Few others could drop his guard, I mean, as all three of course were at least somewhat of constants in Hornblower’s life.
Still, he was never as close to any of them (sans Barbara) as Jack was immediately to Stephen, without any hint of uncomfort or ill-ease. Maturin and Aubrey practically conspired to collaborate immediately.
On Post Captain

As I finish Master and Commander and move into Post Captain, all of the previous feelings are solidified and hardened.
Now, 37 pages into Post Captain, I yearn for a return to sea. Something about the Peace of Amiens really just engenders the most boring of subplots. I fear we repeat ourselves soon.
One thing O’Brian does not mind is passing time, chewing moments, earning each small step on the way to the next victory. On the whole, this is fine.
In practice, this tediousness can lead to unapproachability. I don’t know how much of the first few chapters of Master and Commander or Post Captain warrant re-reading.
Contrast this with Forester, who ended one book with the Peace and opened it with another. Of course, there’s also later on where Hornblower has to escape a re-occupied France, but there’s no chance O’Brian would copy the same plot for his novels about British naval officers during peacetime, right?
Right?
OH HO HO TURNS OUT THE PEACE OF AMIENS DOESN’T LAST HUH HARDEEEE HAR HAR HAR wait why are you dressed like a bear, Jack?
Why did you let Stephen put a collar on you, Jack?
Is this some sort of BDSM thing with you two now?
Good lord don’t let Sophia’s mother find out, she already suspects.

**Data supplied**:
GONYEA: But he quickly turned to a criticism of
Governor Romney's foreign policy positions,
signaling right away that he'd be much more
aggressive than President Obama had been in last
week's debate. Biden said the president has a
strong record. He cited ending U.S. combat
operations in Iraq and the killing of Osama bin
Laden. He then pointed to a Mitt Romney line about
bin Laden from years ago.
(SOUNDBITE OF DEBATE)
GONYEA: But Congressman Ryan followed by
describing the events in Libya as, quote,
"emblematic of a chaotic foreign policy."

**Tasks for this exercise**:
• 1. Answer these from the Post Captain excerpt:
(a) How many pages into Post Captain is the writer?
(b) Which book does the writer finish before moving into Post Captain?
(c) Whom does Jack let put a collar on him?
• 2. Please copy the Post Captain excerpt between "One thing O’Brian" and "a bear, Jack?", inclusive, switching "tediousness" to "slowness".
The lines above have nothing to do with the Post Captain excerpt.

**Responses**:
• 1.
(a) 37 pages
(b) Master and Commander
(c) Stephen

• 2.
One thing O’Brian does not mind is passing time, chewing moments, earning each small step on the way to the next victory. On the whole, this is fine.
In practice, this slowness can lead to unapproachability. I don’t know how much of the first few chapters of Master and Commander or Post Captain warrant re-reading.
Contrast this with Forester, who ended one book with the Peace and opened it with another. Of course, there’s also later on where Hornblower has to escape a re-occupied France, but there’s no chance O’Brian would copy the same plot for his novels about British naval officers during peacetime, right?
Right?
OH HO HO TURNS OUT THE PEACE OF AMIENS DOESN’T LAST HUH HARDEEEE HAR HAR HAR wait why are you dressed like a bear, Jack?